Wartenberg also testified that while marijuana smoking rarely causes blackouts, it can create “spotty” memories.
Under cross-examination by prosecutor Stephanie Siegmann, the physician acknowledged that he never physically examined Phillipos on April 18, 2013, nor any time after that, to judge how marijuana affects Phillipos. She also probed the financial arrangement that brought him to the witness stand, eliciting testimony that he is paid about $200 an hour, and he estimates his total bill will be about $4,000 for 20 hours of work.
When asked if he only testifies as a paid expert on behalf of the defense, Wartenberg replied that he is mostly hired by defense lawyers because they, not prosecutors, tend to seek him out.
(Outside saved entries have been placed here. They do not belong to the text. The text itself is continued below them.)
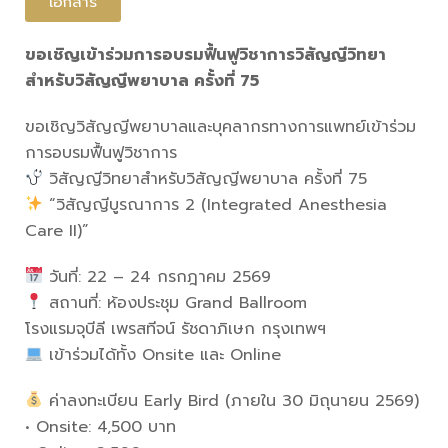
เอกสาร
ขอเชิญเข้าร่วมการอบรมฟื้นฟูวิชาการวิสัญญีวิทยา
สำหรับวิสัญญีพยาบาล ครั้งที่ 75
ขอเชิญวิสัญญีพยาบาลและบุคลากรทางการแพทย์เข้าร่วม
การอบรมฟื้นฟูวิชาการ
วิสัญญีวิทยาสำหรับวิสัญญีพยาบาล ครั้งที่ 75
“วิสัญญีบูรณาการ 2 (Integrated Anesthesia
Care II)”
วันที่: 22 – 24 กรกฎาคม 2569
สถานที่: ห้องประชุม Grand Ballroom
โรงแรมจุบีลี เพรสทีจน์ รัชดาภิเษก กรุงเทพฯ
เข้าร่วมได้ทั้ง Onsite และ Online
ค่าลงทะเบียน Early Bird (ภายใน 30 มิถุนายน 2569)
• Onsite: 4,500 บาท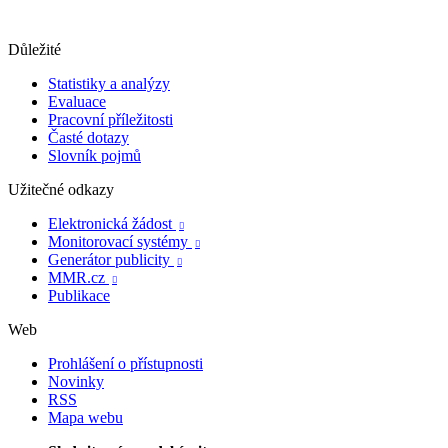
Důležité
Statistiky a analýzy
Evaluace
Pracovní příležitosti
Časté dotazy
Slovník pojmů
Užitečné odkazy
Elektronická žádost

Monitorovací systémy

Generátor publicity

MMR.cz

Publikace
Web
Prohlášení o přístupnosti
Novinky
RSS
Mapa webu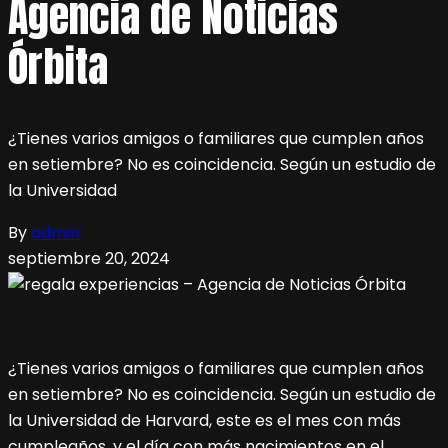
Agencia de Noticias
Órbita
¿Tienes varios amigos o familiares que cumplen años
en setiembre? No es coincidencia. Según un estudio de
la Universidad
By
admin
septiembre 20, 2024
¿Tienes varios amigos o familiares que cumplen años
en setiembre? No es coincidencia. Según un estudio de
la Universidad de Harvard, este es el mes con más
cumpleaños, y el día con más nacimientos en el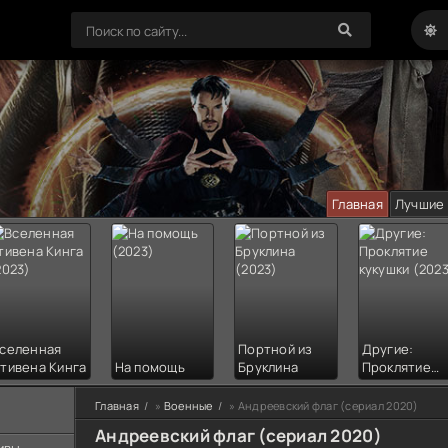
Главная
Лучшие
селенная
Портной из
Другие:
тивена Кинга
На помощь
Бруклина
Проклятие
кукушки
Главная
»
Военные
» Андреевский флаг (сериал 2020)
Андреевский флаг (сериал 2020)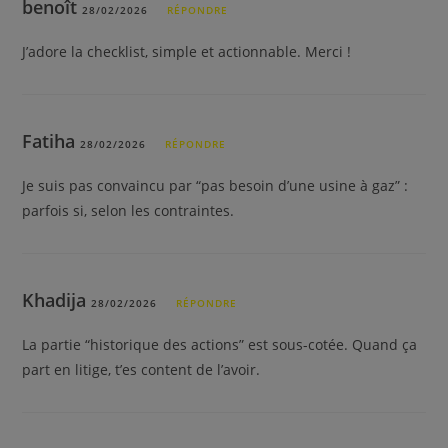
benoît
28/02/2026
RÉPONDRE
J’adore la checklist, simple et actionnable. Merci !
Fatiha
28/02/2026
RÉPONDRE
Je suis pas convaincu par “pas besoin d’une usine à gaz” :
parfois si, selon les contraintes.
Khadija
28/02/2026
RÉPONDRE
La partie “historique des actions” est sous-cotée. Quand ça
part en litige, t’es content de l’avoir.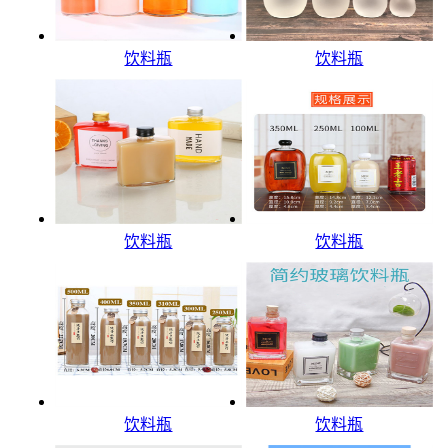
饮料瓶
饮料瓶
饮料瓶
饮料瓶
饮料瓶
饮料瓶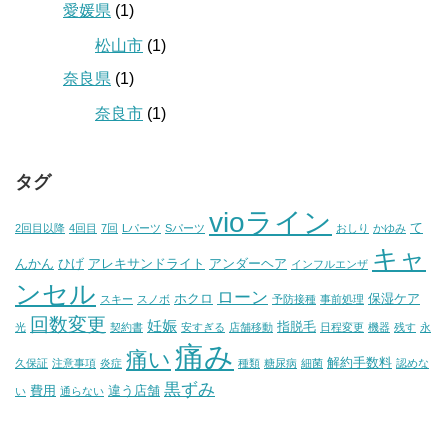
愛媛県
(1)
松山市
(1)
奈良県
(1)
奈良市
(1)
タグ
vioライン
て
2回目以降
4回目
7回
Lパーツ
Sパーツ
おしり
かゆみ
キャ
んかん
ひげ
アレキサンドライト
アンダーヘア
インフルエンザ
ンセル
ローン
ホクロ
保湿ケア
スキー
スノボ
予防接種
事前処理
回数変更
妊娠
指脱毛
光
契約書
安すぎる
店舗移動
日程変更
機器
残す
永
痛み
痛い
解約手数料
久保証
注意事項
炎症
種類
糖尿病
細菌
認めな
黒ずみ
費用
違う店舗
い
通らない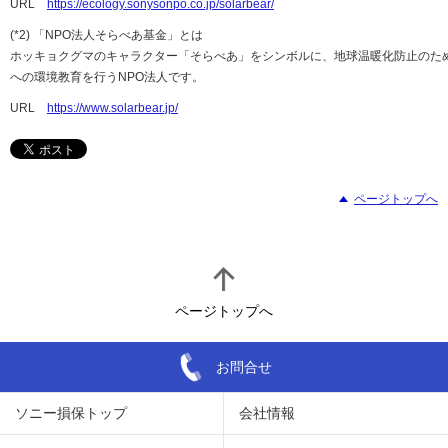
URL
https://ecology.sonysonpo.co.jp/solarbear/
(*2) 「NPO法人そらべあ基金」とは
ホッキョクグマのキャラクター「そらべあ」をシンボルに、地球温暖化防止のた
への環境教育を行うNPO法人です。
URL
https://www.solarbear.jp/
ページトップへ
ページトップへ
お問合せ
ソニー損保トップ
会社情報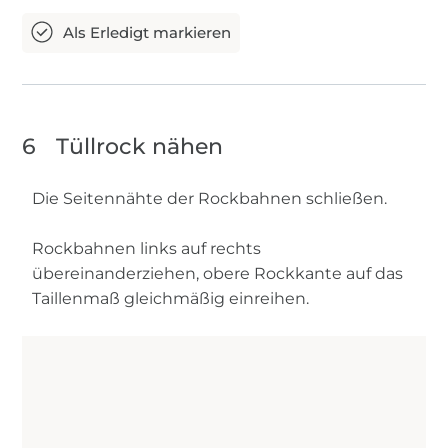
6
Tüllrock nähen
Die Seitennähte der Rockbahnen schließen.
Rockbahnen links auf rechts
übereinanderziehen, obere Rockkante auf das
Taillenmaß gleichmäßig einreihen.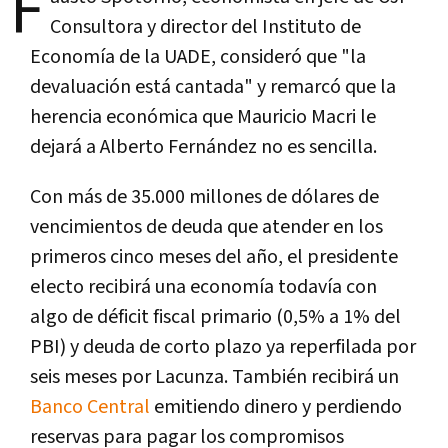
F
Consultora y director del Instituto de
Economía de la UADE, consideró que "la
devaluación está cantada" y remarcó que la
herencia económica que Mauricio Macri le
dejará a Alberto Fernández no es sencilla.
Con más de 35.000 millones de dólares de
vencimientos de deuda que atender en los
primeros cinco meses del año, el presidente
electo recibirá una economía todavía con
algo de déficit fiscal primario (0,5% a 1% del
PBI) y deuda de corto plazo ya reperfilada por
seis meses por Lacunza. También recibirá un
Banco Central
emitiendo dinero y perdiendo
reservas para pagar los compromisos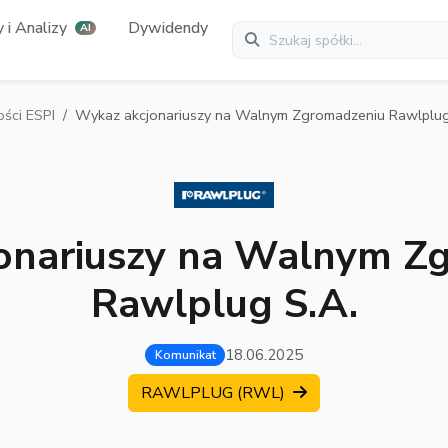
 i Analizy
Dywidendy
AI
ści ESPI
Wykaz akcjonariuszy na Walnym Zgromadzeniu Rawlplug
onariuszy na Walnym Z
Rawlplug S.A.
18.06.2025
Komunikat
RAWLPLUG (RWL)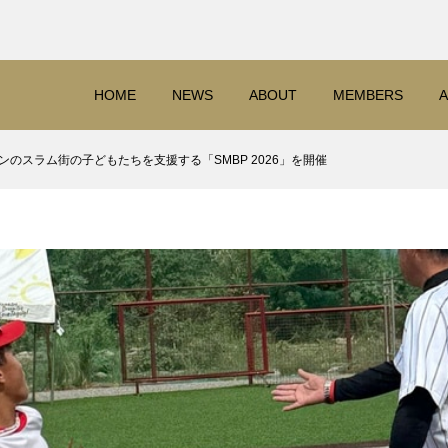
HOME
NEWS
ABOUT
MEMBERS
A
のスラム街の子どもたちを支援する「SMBP 2026」を開催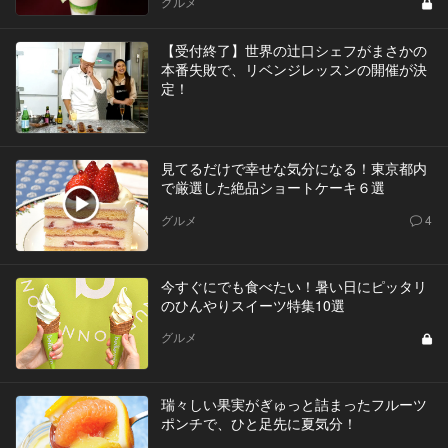
グルメ
【受付終了】世界の辻󠄀口シェフがまさかの
本番失敗で、リベンジレッスンの開催が決
定！
見てるだけで幸せな気分になる！東京都内
で厳選した絶品ショートケーキ６選
グルメ
4
今すぐにでも食べたい！暑い日にピッタリ
のひんやりスイーツ特集10選
グルメ
瑞々しい果実がぎゅっと詰まったフルーツ
ポンチで、ひと足先に夏気分！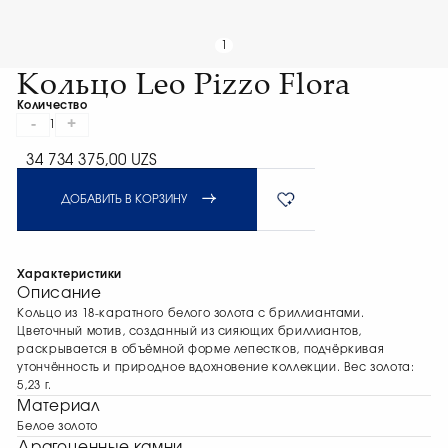
1
Кольцо Leo Pizzo Flora
Количество
-
+
1
34 734 375,00 UZS
ДОБАВИТЬ В КОРЗИНУ
Характеристики
Описание
Кольцо из 18-каратного белого золота с бриллиантами.
Цветочный мотив, созданный из сияющих бриллиантов,
раскрывается в объёмной форме лепестков, подчёркивая
утончённость и природное вдохновение коллекции. Вес золота:
5,23 г.
Материал
Белое золото
Драгоценные камни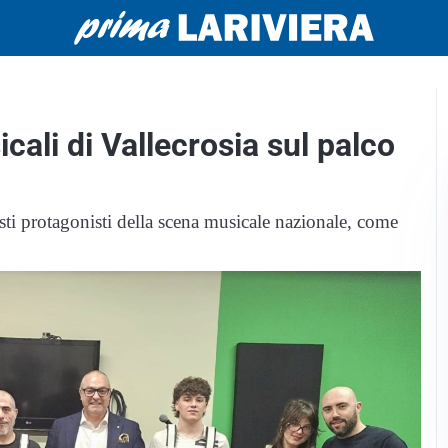
icali di Vallecrosia sul palco
tisti protagonisti della scena musicale nazionale, come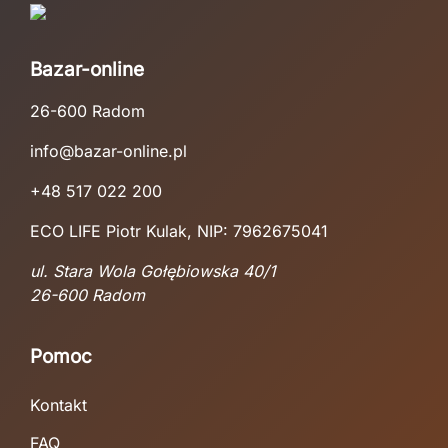
Bazar-online
26-600 Radom
2x SZUFLADA WYSUWANA ORGANIZER PÓŁKA DO
SZUFLADA WYSUWANA ORGANIZER PÓŁKA DO
KOSZ NA OWOCE WARZYWA 3 POZIOMOWY
SZAFKI KUCHENNA POD ZLEW BIAŁY KOSZYK
SZAFKI KUCHENNA POD ZLEW KOSZYK
METALOWY CZARNY KOSZYK STOJAK
info@bazar-online.pl
ORGANIZER
34,99 zł
54,99 zł
+48 517 022 200
74,99 zł
Dodaj do koszyka
Dodaj do koszyka










ECO LIFE Piotr Kulak, NIP: 7962675041
Dodaj do koszyka





ul. Stara Wola Gołębiowska 40/1
26-600 Radom
Pomoc
Kontakt
FAQ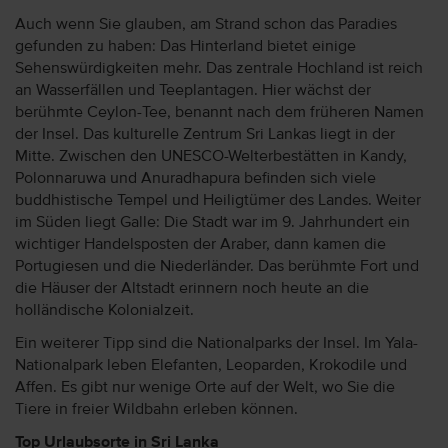
Auch wenn Sie glauben, am Strand schon das Paradies
gefunden zu haben: Das Hinterland bietet einige
Sehenswürdigkeiten mehr. Das zentrale Hochland ist reich
an Wasserfällen und Teeplantagen. Hier wächst der
berühmte Ceylon-Tee, benannt nach dem früheren Namen
der Insel. Das kulturelle Zentrum Sri Lankas liegt in der
Mitte. Zwischen den UNESCO-Welterbestätten in Kandy,
Polonnaruwa und Anuradhapura befinden sich viele
buddhistische Tempel und Heiligtümer des Landes. Weiter
im Süden liegt Galle: Die Stadt war im 9. Jahrhundert ein
wichtiger Handelsposten der Araber, dann kamen die
Portugiesen und die Niederländer. Das berühmte Fort und
die Häuser der Altstadt erinnern noch heute an die
holländische Kolonialzeit.
Ein weiterer Tipp sind die Nationalparks der Insel. Im Yala-
Nationalpark leben Elefanten, Leoparden, Krokodile und
Affen. Es gibt nur wenige Orte auf der Welt, wo Sie die
Tiere in freier Wildbahn erleben können.
Top Urlaubsorte in Sri Lanka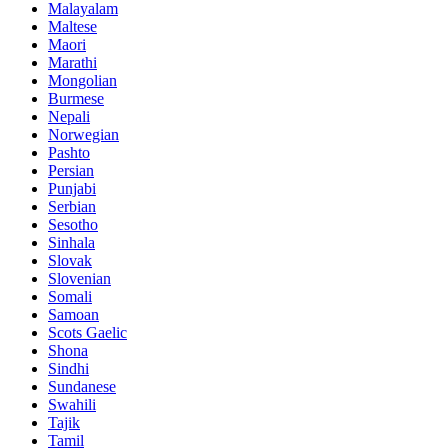
Malayalam
Maltese
Maori
Marathi
Mongolian
Burmese
Nepali
Norwegian
Pashto
Persian
Punjabi
Serbian
Sesotho
Sinhala
Slovak
Slovenian
Somali
Samoan
Scots Gaelic
Shona
Sindhi
Sundanese
Swahili
Tajik
Tamil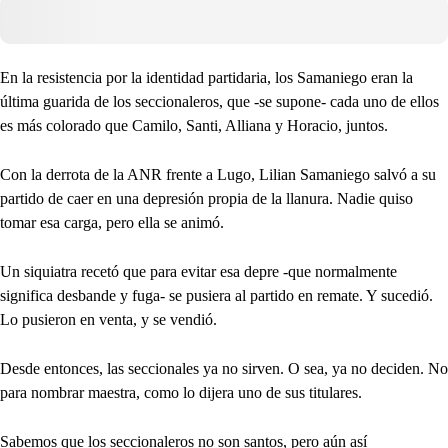
En la resistencia por la identidad partidaria, los Samaniego eran la
última guarida de los seccionaleros, que -se supone- cada uno de ellos
es más colorado que Camilo, Santi, Alliana y Horacio, juntos.
Con la derrota de la ANR frente a Lugo, Lilian Samaniego salvó a su
partido de caer en una depresión propia de la llanura. Nadie quiso
tomar esa carga, pero ella se animó.
Un siquiatra recetó que para evitar esa depre -que normalmente
significa desbande y fuga- se pusiera al partido en remate. Y sucedió.
Lo pusieron en venta, y se vendió.
Desde entonces, las seccionales ya no sirven. O sea, ya no deciden. No
para nombrar maestra, como lo dijera uno de sus titulares.
Sabemos que los seccionaleros no son santos, pero aún así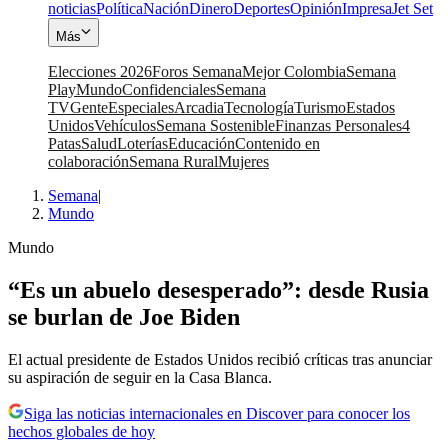
noticias
Política
Nación
Dinero
Deportes
Opinión
Impresa
Jet Set
Más
Elecciones 2026
Foros Semana
Mejor Colombia
Semana
Play
Mundo
Confidenciales
Semana
TV
Gente
Especiales
Arcadia
Tecnología
Turismo
Estados
Unidos
Vehículos
Semana Sostenible
Finanzas Personales
4
Patas
Salud
Loterías
Educación
Contenido en
colaboración
Semana Rural
Mujeres
Semana
|
Mundo
Mundo
“Es un abuelo desesperado”: desde Rusia
se burlan de Joe Biden
El actual presidente de Estados Unidos recibió críticas tras anunciar
su aspiración de seguir en la Casa Blanca.
Siga las noticias internacionales en Discover para conocer los
hechos globales de hoy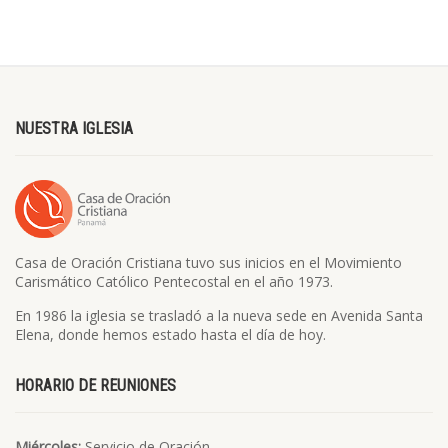
NUESTRA IGLESIA
Casa de Oración Cristiana tuvo sus inicios en el Movimiento
Carismático Católico Pentecostal en el año 1973.
En 1986 la iglesia se trasladó a la nueva sede en Avenida Santa
Elena, donde hemos estado hasta el día de hoy.
HORARIO DE REUNIONES
Miércoles:
Servicio de Oración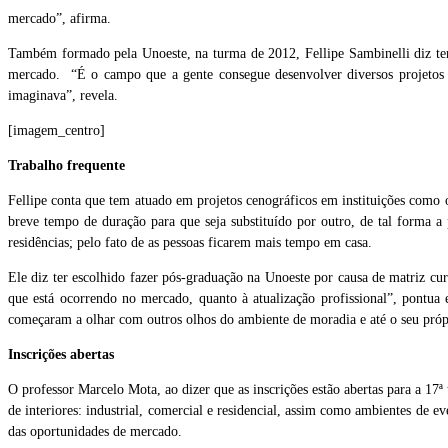
mercado”, afirma.
Também formado pela Unoeste, na turma de 2012, Fellipe Sambinelli diz ter 
mercado. “É o campo que a gente consegue desenvolver diversos projetos c
imaginava”, revela.
[imagem_centro]
Trabalho frequente
Fellipe conta que tem atuado em projetos cenográficos em instituições como
breve tempo de duração para que seja substituído por outro, de tal forma 
residências; pelo fato de as pessoas ficarem mais tempo em casa.
Ele diz ter escolhido fazer pós-graduação na Unoeste por causa de matriz cur
que está ocorrendo no mercado, quanto à atualização profissional”, pontua
começaram a olhar com outros olhos do ambiente de moradia e até o seu pr
Inscrições abertas
O professor Marcelo Mota, ao dizer que as inscrições estão abertas para a 17
de interiores: industrial, comercial e residencial, assim como ambientes de 
das oportunidades de mercado.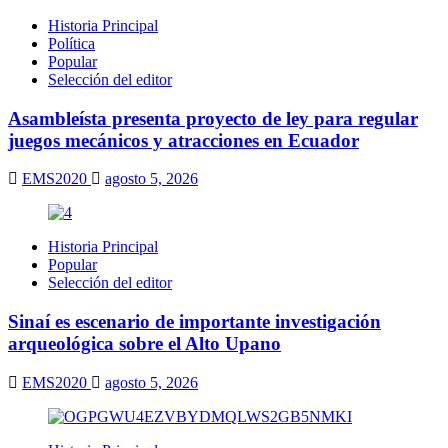
Historia Principal
Política
Popular
Selección del editor
Asambleísta presenta proyecto de ley para regular
juegos mecánicos y atracciones en Ecuador
EMS2020
agosto 5, 2026
Historia Principal
Popular
Selección del editor
Sinaí es escenario de importante investigación
arqueológica sobre el Alto Upano
EMS2020
agosto 5, 2026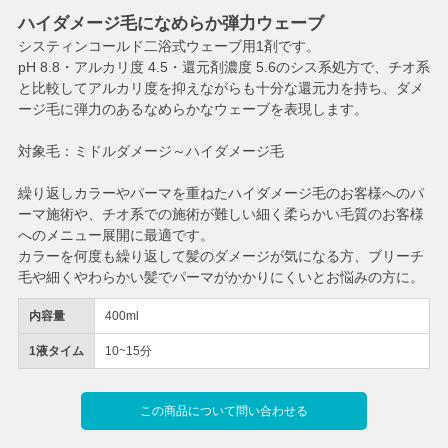
ハイダメージ毛になめらか弾力ウェーブ
システィンコールド二浴式ウェーブ用1剤です。
pH 8.8・アルカリ度 4.5・還元剤濃度 5.6のシス系処方で、チオ系
と比較してアルカリ度を抑えながらも十分な還元力を持ち、ダメ
ージ毛に弾力のあるなめらかなウェーブを表現します。
対象毛：ミドルダメージ～ハイダメージ毛
繰り返しカラーやパーマを重ねたハイダメージ毛のお客様へのパ
ーマ施術や、チオ系での施術が難しい細く柔らかい毛質のお客様
へのメニュー展開に最適です。
カラーを何度も繰り返して髪のダメージが気になる方、ブリーチ
毛や細くやわらかい髪でパーマがかかりにくいとお悩みの方に。
内容量
400ml
1液タイム
10~15分
この商品について問い合わせる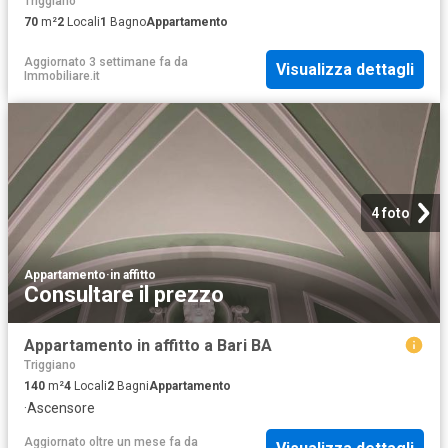
Triggiano
70
m²
2
Locali
1
Bagno
Appartamento
Aggiornato 3 settimane fa
da
Visualizza dettagli
Immobiliare.it
4 foto
Appartamento
·
in affitto
Consultare il prezzo
Appartamento in affitto a Bari BA
Triggiano
140
m²
4
Locali
2
Bagni
Appartamento
·
Ascensore
Aggiornato oltre un mese fa
da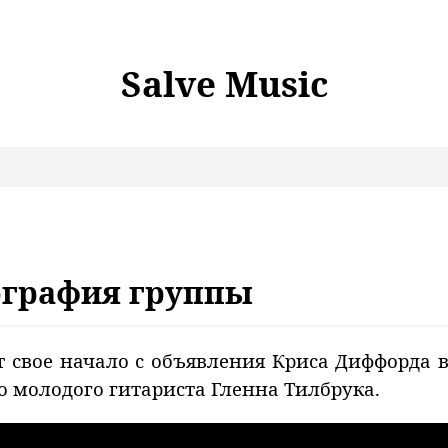
Salve Music
иография группы
т свое начало с объявления Криса Диффорда
о молодого гитариста Гленна Тилбрука.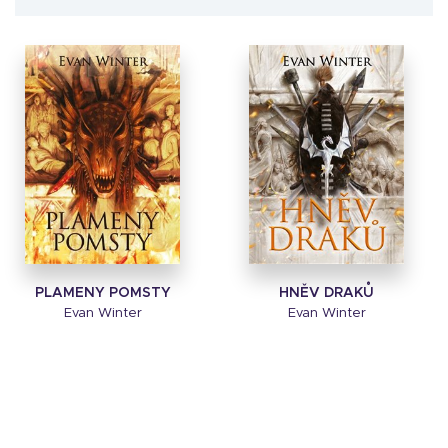
PLAMENY POMSTY
HNĚV DRAKŮ
Evan Winter
Evan Winter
On Thursday, former Governor Michael Dukakis stunned the gathering by testifying for the defense, saying his wife and Phillipos’ mother are longtime friends. He said he has seen Phillipos, whose character he praised, grow up. Dukakis testified about a cell phone conversation he had with Phillipos on April 20, 2013 during which the former UMass-Dartmouth student seemed “confused” after extensive questioning by the FBI.
For the most part, prosecution witnesses were federal agents who testified about Phillipos’ alleged false statements over multiple interviews in a one-week span, allegedly to conceal his involvement in the scheme to dispose of the backpack.
Most of the defense witnesses have been Phillipos’ college friends who smoked pot or texted with him on April 18, 2013. That day triggered disbelief and panic among many of Tsarnaev’s friends who recognized Tsarnaev in the photos of the bombing suspects that had been newly released by the FBI. Shortly after the images appeared on TV, the two Tsarnaev brothers went on the run, allegedly killing an MIT police officer along the way. The older brother, Tamerlan, died hours later in a shootout with police in Watertown.
Tsarnaev, who was captured the next day in a boat stored in backyard, is scheduled to go to trial early next year. He faces a potential death penalty if convicted of setting off two bombs that killed three and injured 260 others.